Dataset entries:

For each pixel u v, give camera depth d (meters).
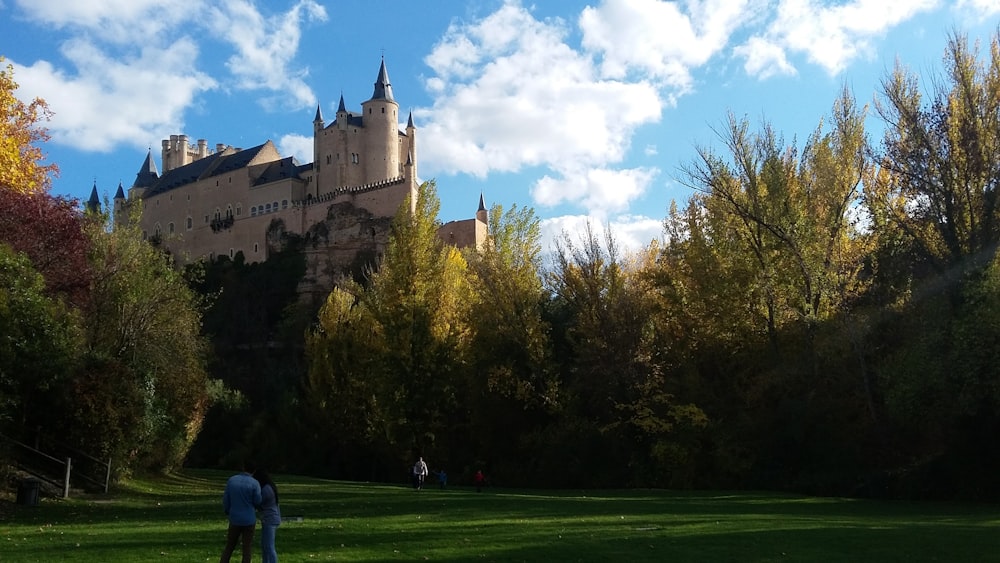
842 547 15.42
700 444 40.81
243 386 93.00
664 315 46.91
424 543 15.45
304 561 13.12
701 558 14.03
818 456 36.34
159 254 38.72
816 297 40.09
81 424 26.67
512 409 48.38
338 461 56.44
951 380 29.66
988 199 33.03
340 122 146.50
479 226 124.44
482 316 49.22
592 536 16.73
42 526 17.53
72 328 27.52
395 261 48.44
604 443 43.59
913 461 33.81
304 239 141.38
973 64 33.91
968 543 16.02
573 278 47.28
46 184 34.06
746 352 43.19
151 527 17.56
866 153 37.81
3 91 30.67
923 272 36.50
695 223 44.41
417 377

• **Task statement**
All records should be output exactly, with the pictures left out.

• **Expected answer**
For each pixel u v, give camera depth d (meters).
842 547 15.42
700 444 40.81
243 386 93.00
664 315 46.91
424 543 15.45
304 561 13.12
701 558 14.03
818 456 36.34
159 254 38.72
816 297 40.09
81 424 26.67
512 409 48.38
338 461 56.44
951 380 29.66
988 199 33.03
340 122 146.50
479 226 124.44
482 316 49.22
592 536 16.73
42 526 17.53
72 328 27.52
395 261 48.44
604 443 43.59
913 461 33.81
304 239 141.38
973 64 33.91
968 543 16.02
573 278 47.28
46 184 34.06
746 352 43.19
151 527 17.56
866 153 37.81
3 91 30.67
923 272 36.50
695 223 44.41
417 377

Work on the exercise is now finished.